Bu bağlamda, Tayland'ın geçtiğimiz günlerde yasadışı göçmenlerin iadesine ilişkin olarak aldığı karar da uluslararası işbirliği açısından örnek teşkil etti. Kararı olumlu değerlendiren Çin Dışişleri Bakanlığı, yasa dışı göç akımlarını hiçbir hükümetin görmezden gelmemesi gerektiğini, bu konuda karşılıklı işbirliğinin uluslararası hukukun bir gereği olduğunu kaydetti.
Türkiye'de ortaya atılan Xinjiang'da Ramazan kısıtlamaları iddialarını yerinde araştırmak üzere Xinjiang Uygur Özerk Bölgesi'nin merkezi Urumçi'de bulunan Çin Uluslararası Radyosu ekibi de akademik ve dini çevrelerin bu konudaki fikirlerini aldı .
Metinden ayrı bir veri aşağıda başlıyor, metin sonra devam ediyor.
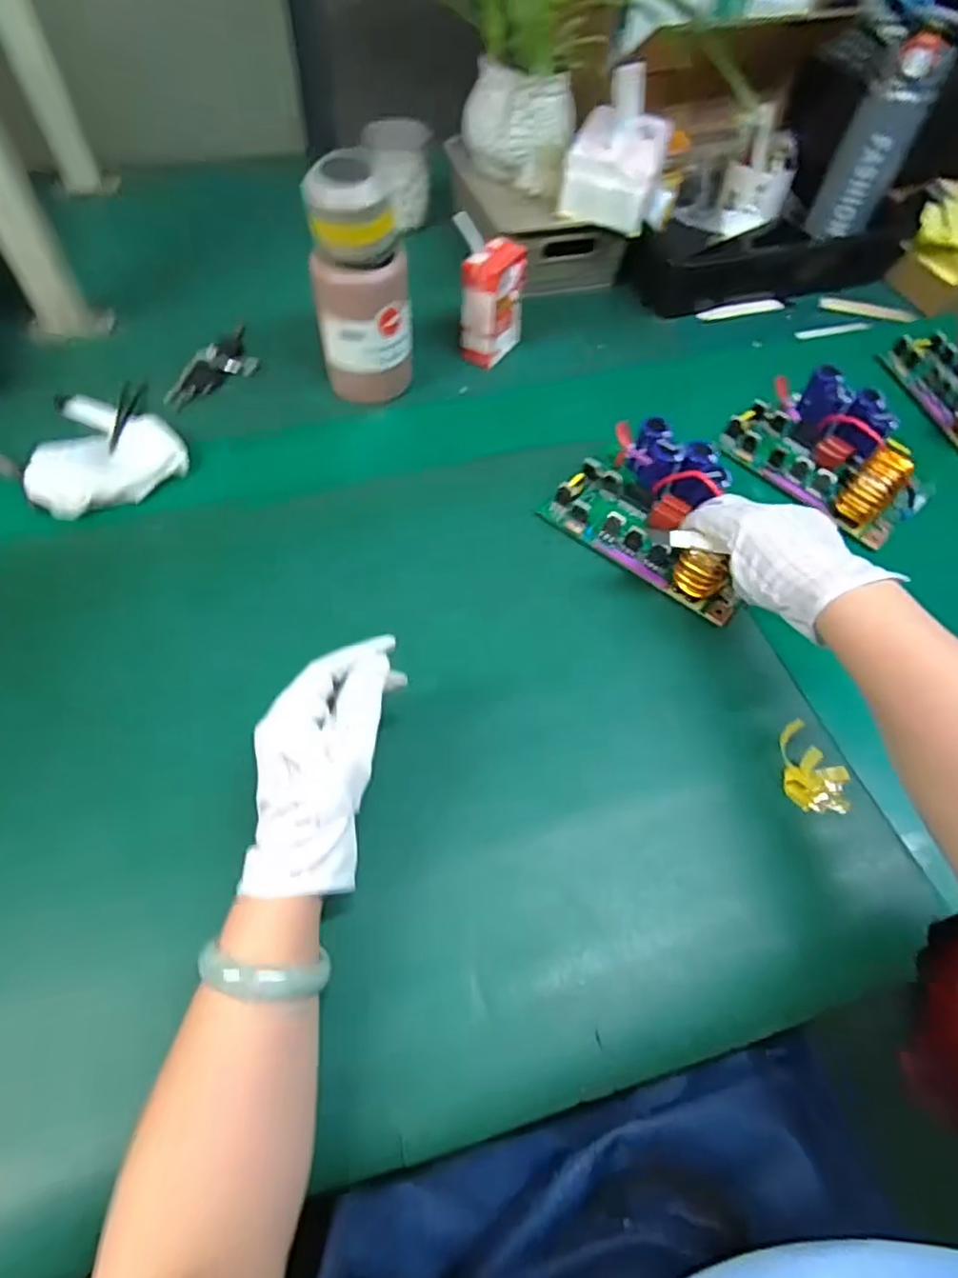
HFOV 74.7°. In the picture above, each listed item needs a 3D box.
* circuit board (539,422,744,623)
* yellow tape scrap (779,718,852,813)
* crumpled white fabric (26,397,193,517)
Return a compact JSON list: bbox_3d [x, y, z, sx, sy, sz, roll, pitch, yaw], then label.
[{"bbox_3d":[0.171,-0.120,0.559,0.183,0.068,0.118,36,63,18],"label":"circuit board"},{"bbox_3d":[0.250,0.099,0.466,0.061,0.024,0.046,31,62,15],"label":"yellow tape scrap"},{"bbox_3d":[-0.376,-0.192,0.614,0.134,0.024,0.175,-30,65,-20],"label":"crumpled white fabric"}]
Xinjiang Eğitim Üniversitesi Profesörü Dilmurat Ömer, Çin'in bu konuda uluslararası hukuk çerçevesinde uluslararası işbirliği talep ettiğini hatırlattı. Çin'den yasadışı yollarla yurtdışına çıkan göçmenlere ilişkin olarak yapılan araştırmalarda, kaçakların öğretim ve dini eğitim seviyesinin son derece düşük olduğunun gözlendiğini belirten Dilmurat Ömer şunları söyledi:
"Bazı kişiler ilkokula dahi gitmemiş. En basit dini temel bilgileri dahi bilmiyorlar. Son derece kolay biçimde kandırılıyorlar. Yani, bu kişiler zulüm gördükleri için kaçmak zorunda kalıyor değiller."
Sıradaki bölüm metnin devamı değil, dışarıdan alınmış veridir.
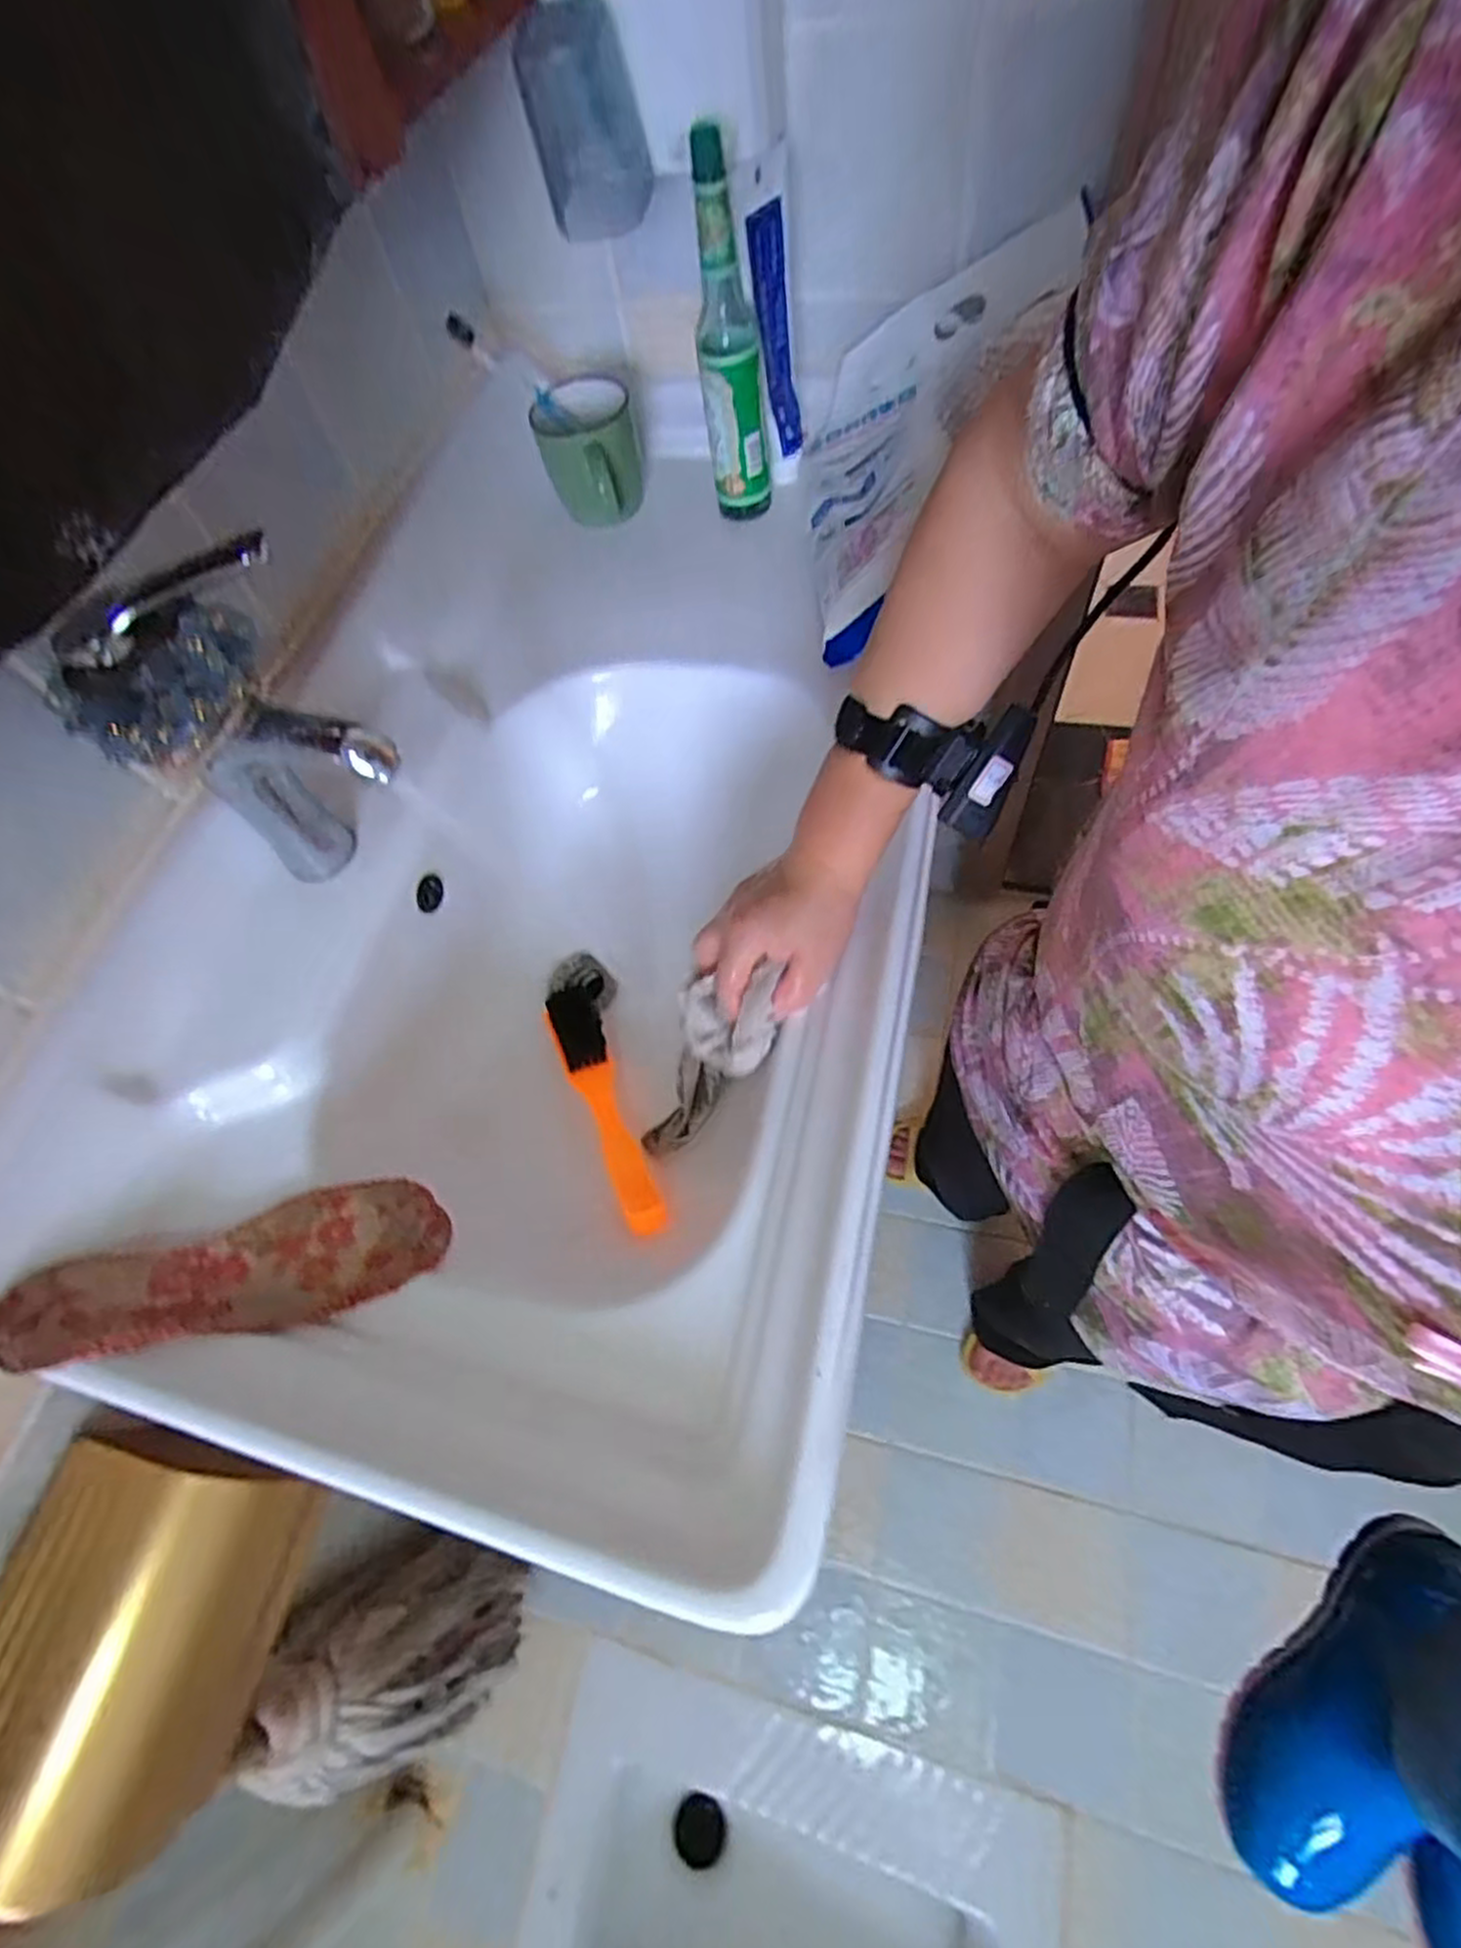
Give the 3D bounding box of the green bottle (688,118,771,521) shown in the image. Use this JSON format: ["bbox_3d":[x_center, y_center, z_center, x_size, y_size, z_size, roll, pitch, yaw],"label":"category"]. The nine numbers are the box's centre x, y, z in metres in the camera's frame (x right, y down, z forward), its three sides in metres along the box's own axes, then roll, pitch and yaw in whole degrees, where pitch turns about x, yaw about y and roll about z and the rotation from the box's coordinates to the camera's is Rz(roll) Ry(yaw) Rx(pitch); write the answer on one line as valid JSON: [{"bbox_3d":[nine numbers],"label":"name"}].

Xinjiang İlahiyat Fakultesi'nde düzenlenen bir dini sohbet toplantısına katılan Muhammed Kayyum ise, yasadışı göç konusunda bölücü ve aşırı dinci güç odaklarına dikkat çekti. Yasadışı göçlerde bu güç odaklarının ortaya attığı yalanların önemli payı bulunduğunu belirten Kayyum, sözlerini şöyle sürdürdü:
"Halkımız bunun farkında, asla üç kötü gücün ortaya attığı yalanları dinlemeyecek, evlerini terk ederek öz vatanını geride bırakıp yurt dışına kaçmayacak. Hükümetin desteğiyle vatan evini inşa edeceğiz. Kendi anavatımızda dini faaliyetlerimizi ve ibadetlerimizi sürdüreceğiz."
Kayyum ayrıca, halihazırda yurtdışında bulunan kaçak göçmenlere de çağrıda bulundu. Bu kişilerin bölgedeki dini özgürlük ortamını yadsımamaları gerektiğini ifade eden Kayyım, yurtdışında bulunan göçmenlere seslenerek, "umarım yalanlara inanmaz ve doğru yolu bulursunuz." dedi.
Sohbet toplantısına katılan Abdukar Mesud da bazı kişilerin ülkede sınırsız serbesti beklentisi içinde bulunduğunu dile getirdi. Dünyanın hiçbir ülkesinde sınırsız özgürlüğün bulunmadığını belirten Mesud, kaçak göçmenlerin bir kısmının sınırsız özgürlük yanılgısıyla ülkeyi terk ettiğini kaydetti.
Mesud, bu konudaki sözlerini şöyle tamamladı:
"Ortaya attıkları iddialar gerçeğe aykırı. Hep birlikte burada yaşıyoruz ve din serbestisinden faydalanıyoruz. Hem din ortamında hem de günlük hayatta özgürlük hakim. Onlar bunu unutmamalı ve anavatanın kucağına dönmeliler."